Talented teens from across the nation will gather at Colorado State University May 18-19 to battle it out in intensely competitive science and engineering projects. More than 5,000 students, parents and educators from all 50 states and the District of Columbia will descend on Fort Collins for the 34th annual Science Olympiad National Tournament, hosted this year by CSU. Among the visiting schools will be a Global Ambassador Team from Japan.
The public is welcome to attend any of the competition events, taking place in the Lory Student Center. The opening and closing ceremonies will be held in Moby Arena, and tickets are required.

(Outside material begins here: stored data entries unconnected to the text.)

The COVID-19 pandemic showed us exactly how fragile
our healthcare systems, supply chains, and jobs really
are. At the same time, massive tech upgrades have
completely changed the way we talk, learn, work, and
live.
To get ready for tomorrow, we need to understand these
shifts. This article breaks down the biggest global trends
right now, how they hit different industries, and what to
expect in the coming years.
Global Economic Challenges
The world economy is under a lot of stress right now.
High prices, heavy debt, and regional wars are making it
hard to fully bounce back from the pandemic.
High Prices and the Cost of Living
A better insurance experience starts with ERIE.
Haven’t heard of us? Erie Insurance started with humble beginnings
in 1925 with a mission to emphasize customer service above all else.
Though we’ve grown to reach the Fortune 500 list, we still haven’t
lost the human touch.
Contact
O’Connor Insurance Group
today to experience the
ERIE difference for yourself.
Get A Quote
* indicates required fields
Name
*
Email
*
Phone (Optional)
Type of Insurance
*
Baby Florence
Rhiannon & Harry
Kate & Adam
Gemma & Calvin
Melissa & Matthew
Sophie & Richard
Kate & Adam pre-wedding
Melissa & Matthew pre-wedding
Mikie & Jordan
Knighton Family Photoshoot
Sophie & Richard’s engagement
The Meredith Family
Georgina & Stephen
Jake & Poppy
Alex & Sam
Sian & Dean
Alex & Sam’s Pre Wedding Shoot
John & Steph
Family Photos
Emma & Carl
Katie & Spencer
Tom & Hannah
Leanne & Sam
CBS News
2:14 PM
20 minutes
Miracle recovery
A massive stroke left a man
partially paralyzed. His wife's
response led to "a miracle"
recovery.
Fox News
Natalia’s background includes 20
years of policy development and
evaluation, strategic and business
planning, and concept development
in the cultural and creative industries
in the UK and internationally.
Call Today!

“Colorado State University is delighted and honored to host some of the nation’s most talented young scientists and engineers at this year’s Science Olympiad National Tournament,” said Rick Miranda, CSU provost. “We welcome each and every one of these inspiring young people to our campus, and we hope they will be proud of their achievements – as they already should be. Best of luck to all of these amazing students!”

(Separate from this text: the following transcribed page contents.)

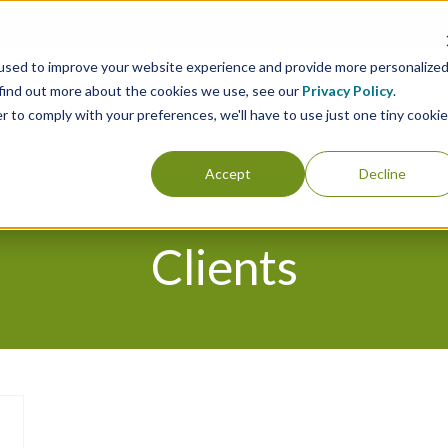
used to improve your website experience and provide more personalize
 find out more about the cookies we use, see our
Privacy Policy
.
Consulting
Analytics
Clients
Case 
r to comply with your preferences, we'll have to use just one tiny cookie
Accept
Decline
Clients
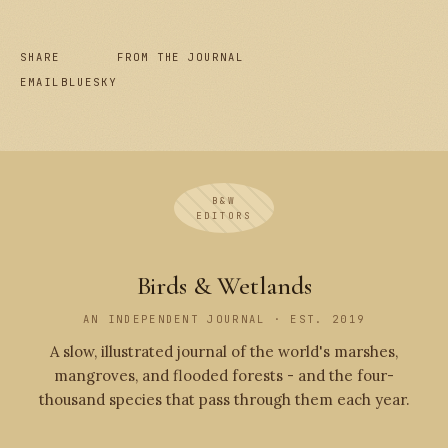
SHARE
FROM THE JOURNAL
EMAIL
BLUESKY
B&W
EDITORS
Birds & Wetlands
AN INDEPENDENT JOURNAL · EST. 2019
A slow, illustrated journal of the world's marshes,
mangroves, and flooded forests - and the four-
thousand species that pass through them each year.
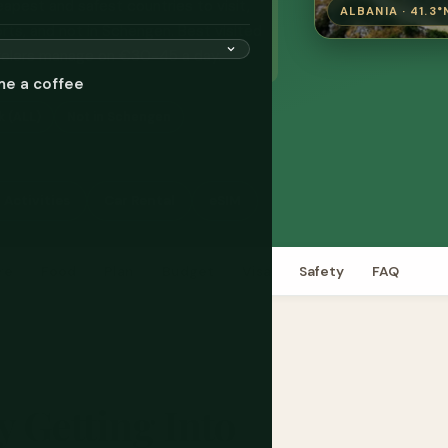
eapest and safest countries to visit,
ALBANIA · 41.3°
ts, and not in Schengen. Best visited
elers manage on €30-45 a day.
me a coffee
k (ALL)
Not in Schengen
 Activities
Car Rental
eSIM
re
Food
Plan
Budget
Visa
Safety
FAQ
y Getting Into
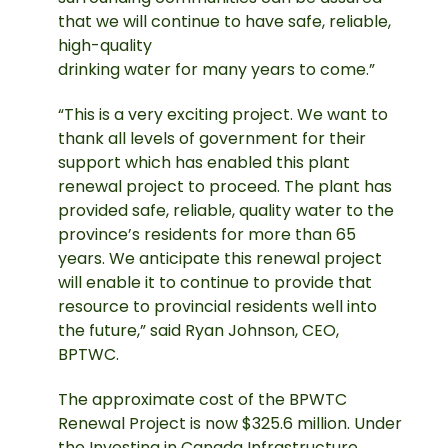
that we will continue to have safe, reliable,
high-quality
drinking water for many years to come.”
“This is a very exciting project. We want to
thank all levels of government for their
support which has enabled this plant
renewal project to proceed. The plant has
provided safe, reliable, quality water to the
province’s residents for more than 65
years. We anticipate this renewal project
will enable it to continue to provide that
resource to provincial residents well into
the future,” said Ryan Johnson, CEO,
BPTWC.
The approximate cost of the BPWTC
Renewal Project is now $325.6 million. Under
the Investing in Canada Infrastructure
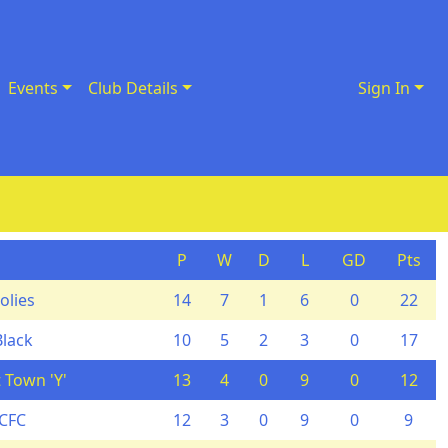
Events
Club Details
Sign In
P
W
D
L
GD
Pts
olies
14
7
1
6
0
22
Black
10
5
2
3
0
17
 Town 'Y'
13
4
0
9
0
12
YCFC
12
3
0
9
0
9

The approximately 2,000 students from 120 middle and high schools were their states’ top performers at competitions held this year. Middle and high school students compete separately. School-based teams prepare and practice throughout the year, then compete in regional and state tournaments. Among the qualifying teams this year are two all-female teams, from Oregon and from Washington, D.C. Representing Colorado this year will be Preston Middle School and Fossil Ridge High School, who won their respective Colorado Science Olympiad state tournaments held at Cherry Creek High School April 21.
For the national tournament, the students – one team from each school – will compete in 23 separate events pertaining to various scientific disciplines, including Earth science, biology, chemistry, physics and engineering. The 23 events test students’ knowledge in anatomy, physics, astronomy and more. In the “Battery Buggy” event, the students are required to design and build a battery-power vehicle. In “Crime Busters,” students identify perpetrators of a “crime” by identifying substances like powders or hair. And in “Disease Detectives,” the students are quizzed on epidemiology and how diseases spread.

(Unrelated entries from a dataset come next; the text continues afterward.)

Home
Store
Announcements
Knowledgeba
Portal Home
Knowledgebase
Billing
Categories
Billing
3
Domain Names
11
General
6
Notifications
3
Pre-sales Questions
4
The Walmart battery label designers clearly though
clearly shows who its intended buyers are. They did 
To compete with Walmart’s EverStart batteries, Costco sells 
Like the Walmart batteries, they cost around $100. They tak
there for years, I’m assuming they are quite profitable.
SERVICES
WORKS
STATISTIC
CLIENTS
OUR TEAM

The national tournament is a launching pad for these students, many of whom go on to top universities, organizers say.
“These are the kids who are going to make the next round of major scientific discoveries,” said Steve Lovaas, president of the Colorado Science Olympiad and CSU’s Information Security Officer. “The more we can expose them to a breadth of disciplines and get them to work together in teams for a common goal, the better we can prepare them to be those agents of change.”
Opening Ceremony keynote
The two days of events will include a keynote address during the Opening Ceremony by Russ Schumacher, associate professor of atmospheric science and Colorado State Climatologist. Other events: a STEM expo in the Lory Student Center Ballroom on Friday, and lectures and workshops hosted by volunteer faculty, staff and students at CSU.
Science Olympiad is a national nonprofit organization whose mission is to improve quality of science education, increase interest in science, attract more students to science careers, foster teamwork, emphasize the problem-solving aspects of science, and develop a technologically literate workforce. It has produced a generation of alumni who fill the hallways of top universities and corporations around the globe.
“Students have been working for months to perfect their designs, build prototypes, practice lab skills and test their knowledge in topics spanning every letter in STEM,” said Jenny Kopach, Science Olympiad executive director. “We can’t wait to see which teams come out on top at the 2018 Science Olympiad Tournament.”